[START Extract]

Back to main site

PDAL Tutorial - Basic LiDAR Data Handling and DTM Creation

Paulo Raposo
Assistant Professor of Geovisualization
GIP Department, Faculty ITC, University of Twente
p.raposo@utwente.nl

2021-02-15, revised 2021-03-01, 2022-09-11, 2023-09-12, 2024-09-18.

Introduction

In this tutorial, we'll use publicly-available LiDAR data and the open source and free software packages PDAL and QGIS to create a high resolution digital terrain model (DTM) that we can use in maps and 3D visualizations.

Installing the software

We'll need three free, open source packages for this tutorial: Anaconda, the Point Data Abstraction Library (PDAL), and QGIS 3. All three work on any of Windows, Mac or Linux operating systems. If you haven't already got these, please follow the appropriate instructions each package team provides (they're rather easy to install, and free):

It's easiest to get PDAL through the Python distribution, Anaconda. So, please first install Anaconda.
Then use these instructions to get PDAL via Anaconda: PDAL Quickstart.
Finally, for further processing and visualizing our results, install QGIS 3.

Now let's see our study site and gather data for it.

Mount Saint Peter

Not all of The Netherlands is flat!

Let's look at a plateau in Maastricht, at the southern tip of the country, called Mount Saint Peter, or "Sint-Pietersberg" in Dutch. The site has been a rock quarry for hundreds of years, until operations by the most recent quarrying organization, ENCI, stopped there in 2018.

ENCI
Above, the ENCI quarry site (photo credit: publicspace.org).

The site has been reclaimed and redesigned as a public park open to visitors. Follow these links to learn about the history of Mount Saint Peter and the quarry operations (look for the option to change to English as necessary):

Being a plateau with artificially-altered morphology, the site offers an interesting study in 3D space and time analysis and visualization. Let's get some LiDAR data for the site.

The Actueel Hoogtebestand Nederland (AHN) is a Dutch series of datasets recording elevation throughout the country. There are presently 3 datasets, AHN1, AHN2, and AHN3, that are publicly available online. Each dataset is published with raster elevation data and the LiDAR point clouds from which it was generated. The datasets give us three snapshots in time, because they were made in succession:

AHN1: 1997-2004
AHN2: 2007-2012
AHN3: 2014-2019

Note: Since this was first written, AHN4, collected 2020-2021, has been released. It can be downloaded at https://ahn.arcgisonline.nl/ahnviewer/, when selecting "AHN4 - Downloads per kaartblad" in the layer menu.

Skim through this AHN presentation to gather some basic knowledge about the dataset you'll be working with.

We'll use the source LiDAR point clouds and make our own elevation raster. Visit the following link, where Esri Nederland have compiled a map that makes it easy to download all three AHN datasets currently available for tiles throughout the country:

https://esrinl-content.maps.arcgis.com/apps/Embed/index.html?appid=a3dfa5a818174aa787392e461c80f781

Note: AHN1 download links in the viewer above appear to be dead.

[END Extract]
[START Dataset]

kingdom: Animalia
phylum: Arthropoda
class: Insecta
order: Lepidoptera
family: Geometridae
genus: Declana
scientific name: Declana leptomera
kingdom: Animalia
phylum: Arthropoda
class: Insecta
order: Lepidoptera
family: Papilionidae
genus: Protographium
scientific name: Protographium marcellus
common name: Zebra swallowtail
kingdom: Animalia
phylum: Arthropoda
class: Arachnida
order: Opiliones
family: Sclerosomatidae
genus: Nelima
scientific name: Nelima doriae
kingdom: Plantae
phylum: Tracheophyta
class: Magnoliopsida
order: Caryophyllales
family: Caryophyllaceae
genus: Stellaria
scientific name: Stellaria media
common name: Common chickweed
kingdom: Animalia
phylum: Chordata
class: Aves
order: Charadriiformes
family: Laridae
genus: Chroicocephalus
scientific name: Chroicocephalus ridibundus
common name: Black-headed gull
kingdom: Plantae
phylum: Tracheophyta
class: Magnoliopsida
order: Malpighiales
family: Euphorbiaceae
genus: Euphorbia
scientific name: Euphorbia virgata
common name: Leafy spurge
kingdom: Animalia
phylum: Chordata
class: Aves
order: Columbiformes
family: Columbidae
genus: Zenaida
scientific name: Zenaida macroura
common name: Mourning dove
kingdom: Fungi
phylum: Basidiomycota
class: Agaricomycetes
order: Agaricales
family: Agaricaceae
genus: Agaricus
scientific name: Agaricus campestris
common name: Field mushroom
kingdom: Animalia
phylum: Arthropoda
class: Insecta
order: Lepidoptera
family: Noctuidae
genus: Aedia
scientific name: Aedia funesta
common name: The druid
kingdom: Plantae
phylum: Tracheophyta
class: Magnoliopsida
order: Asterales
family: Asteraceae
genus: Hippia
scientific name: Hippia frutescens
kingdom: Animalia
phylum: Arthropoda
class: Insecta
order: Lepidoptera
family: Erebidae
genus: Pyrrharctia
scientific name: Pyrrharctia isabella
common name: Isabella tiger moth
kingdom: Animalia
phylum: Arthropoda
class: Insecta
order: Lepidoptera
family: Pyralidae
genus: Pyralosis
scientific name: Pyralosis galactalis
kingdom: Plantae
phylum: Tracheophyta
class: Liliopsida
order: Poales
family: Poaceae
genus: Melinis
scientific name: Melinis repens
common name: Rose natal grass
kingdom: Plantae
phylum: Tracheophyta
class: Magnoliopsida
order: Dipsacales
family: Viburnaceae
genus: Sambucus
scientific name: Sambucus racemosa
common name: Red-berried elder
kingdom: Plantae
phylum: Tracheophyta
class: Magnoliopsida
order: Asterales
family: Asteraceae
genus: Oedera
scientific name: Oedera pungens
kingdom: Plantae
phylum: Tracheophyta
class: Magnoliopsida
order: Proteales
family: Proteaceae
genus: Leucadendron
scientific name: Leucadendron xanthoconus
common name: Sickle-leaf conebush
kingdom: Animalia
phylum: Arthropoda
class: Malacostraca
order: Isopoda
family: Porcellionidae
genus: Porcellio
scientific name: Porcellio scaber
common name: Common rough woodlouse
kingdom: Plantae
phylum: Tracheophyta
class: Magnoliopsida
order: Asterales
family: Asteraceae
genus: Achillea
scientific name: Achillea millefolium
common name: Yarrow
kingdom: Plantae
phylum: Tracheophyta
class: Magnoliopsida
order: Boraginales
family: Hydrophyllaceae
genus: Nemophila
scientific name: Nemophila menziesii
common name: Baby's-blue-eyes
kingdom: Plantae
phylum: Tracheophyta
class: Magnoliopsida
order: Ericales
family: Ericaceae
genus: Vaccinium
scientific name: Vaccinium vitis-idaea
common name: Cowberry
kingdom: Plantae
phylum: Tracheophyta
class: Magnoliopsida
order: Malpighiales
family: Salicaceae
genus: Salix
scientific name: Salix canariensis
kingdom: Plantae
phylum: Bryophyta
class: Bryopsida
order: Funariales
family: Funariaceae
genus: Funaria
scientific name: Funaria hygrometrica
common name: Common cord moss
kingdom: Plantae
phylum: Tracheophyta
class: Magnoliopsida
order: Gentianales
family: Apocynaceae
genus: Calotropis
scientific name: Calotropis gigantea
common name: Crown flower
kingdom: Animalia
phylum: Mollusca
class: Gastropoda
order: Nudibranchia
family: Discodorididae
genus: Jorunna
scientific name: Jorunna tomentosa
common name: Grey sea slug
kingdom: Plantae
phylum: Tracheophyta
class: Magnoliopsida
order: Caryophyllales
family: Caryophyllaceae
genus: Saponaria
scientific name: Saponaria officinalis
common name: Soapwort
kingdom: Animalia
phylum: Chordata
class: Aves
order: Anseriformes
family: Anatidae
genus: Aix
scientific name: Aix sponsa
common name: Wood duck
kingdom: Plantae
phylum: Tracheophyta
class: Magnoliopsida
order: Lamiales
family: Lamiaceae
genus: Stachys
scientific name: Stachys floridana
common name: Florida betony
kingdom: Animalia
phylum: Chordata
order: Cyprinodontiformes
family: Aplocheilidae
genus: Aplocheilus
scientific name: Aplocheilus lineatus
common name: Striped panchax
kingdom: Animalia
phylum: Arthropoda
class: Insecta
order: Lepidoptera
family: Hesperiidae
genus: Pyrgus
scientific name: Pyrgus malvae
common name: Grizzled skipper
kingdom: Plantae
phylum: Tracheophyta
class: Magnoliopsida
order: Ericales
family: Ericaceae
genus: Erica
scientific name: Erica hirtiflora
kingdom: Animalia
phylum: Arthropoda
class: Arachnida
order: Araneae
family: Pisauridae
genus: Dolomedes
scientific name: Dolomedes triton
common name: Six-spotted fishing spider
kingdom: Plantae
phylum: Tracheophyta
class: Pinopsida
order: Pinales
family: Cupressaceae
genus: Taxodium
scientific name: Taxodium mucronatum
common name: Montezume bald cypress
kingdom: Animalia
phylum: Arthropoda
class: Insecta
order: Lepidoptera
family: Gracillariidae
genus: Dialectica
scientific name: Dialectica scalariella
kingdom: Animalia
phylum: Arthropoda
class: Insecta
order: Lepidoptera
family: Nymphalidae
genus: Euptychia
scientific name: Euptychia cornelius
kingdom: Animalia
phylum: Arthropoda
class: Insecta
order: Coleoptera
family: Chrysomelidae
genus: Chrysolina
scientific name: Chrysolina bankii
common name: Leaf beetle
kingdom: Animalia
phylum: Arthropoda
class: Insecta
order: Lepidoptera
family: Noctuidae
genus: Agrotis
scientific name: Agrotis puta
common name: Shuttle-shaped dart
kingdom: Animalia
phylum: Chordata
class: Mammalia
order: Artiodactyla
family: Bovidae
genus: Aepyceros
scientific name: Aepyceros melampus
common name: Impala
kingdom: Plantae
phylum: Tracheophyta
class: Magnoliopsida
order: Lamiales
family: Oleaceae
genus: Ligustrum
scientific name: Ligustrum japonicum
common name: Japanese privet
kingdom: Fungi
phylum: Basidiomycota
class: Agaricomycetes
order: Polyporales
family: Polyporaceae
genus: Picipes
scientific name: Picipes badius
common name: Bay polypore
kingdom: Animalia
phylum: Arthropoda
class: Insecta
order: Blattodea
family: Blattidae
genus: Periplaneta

[END Dataset]

* Prompt 1 *
Render this sentence from the PDAL tutorial in Spanish: "It's easiest to get PDAL through the Python distribution, Anaconda."
* Prompt 2 *
Carry the PDAL tutorial forward, beginning right after its closing note about the AHN1 download links.

* Right answer 1 *
Lo más fácil es obtener PDAL a través de la distribución de Python, Anaconda.

* Right answer 2 *
Pan and zoom to the tile that covers our area of interest in Maastricht and click on it. On the left, you'll see links for dataset downloads. We'll use the most recent dataset (you could always repeat the steps below for the two older datasets and compare the change to the site over time). Select the AHN3 puntenwolk ("point cloud") dataset indicated in the following image:

AHN Download screen

Important: These are fairly large files! The AHN3 one is 2.3 GB. LiDAR point clouds typically are large files containing millions of points. It may take a few minutes to download them. Some come as .zip files that you'll have to decompress to .laz files, which are themselves a compressed version of .las files (but there's no need to decompress .laz files before working with them). Running processing routines over them can take a while too, so expect to set things running and have to wait a few minutes or more for the results.

Let's have a look at this file to get a visual impression of the data. Visit the web app at https://plas.io/. On the right toolbar, set the "DENSITY" setting to the lowest (for the sake of speed, this will only render 10% of the points), and above it in the "FILE" section, browse for your LAZ file. Once it loads, and when you fiddle with colour options lower down in the panel, you should have an interactive view something like this:

plasio screencap

LAS and LAZ files

It's important to know a little about LAS and LAZ files, the formats geospatial LiDAR data often come in. LAS is an open standard for point cloud data files, established by the American Society for Photogrammetry and Remote Sensing (ASPRS). LAZ is simply a compressed form of LAS, itself also an open standard.

For our introductory discussion here, all that's important to know is that LAS and LAZ files, from versions 1.1 to 1.4, have a standardized classification assigned to each point, reflecting where on the landscape that point is believed to be (e.g., on the ground, on a tree-top, etc.). Typically, when you download a point cloud from a data provider, they will have processed the bare data and assigned codes to each point already (though this is not always the case, and these classifications can be made or remade if and when you want to). These classifications allow us to filter a LAS or LAZ file for points on the landscape objects we're interested in, like buildings or vegetation. A good, brief, introductory discussion on this is available from Esri here.

Detailed information on this format in its latest version (1.4) is available here.

In this tutorial, we're interested in bare ground, and in the standard LAS classification, that's class 2.

Let's compute!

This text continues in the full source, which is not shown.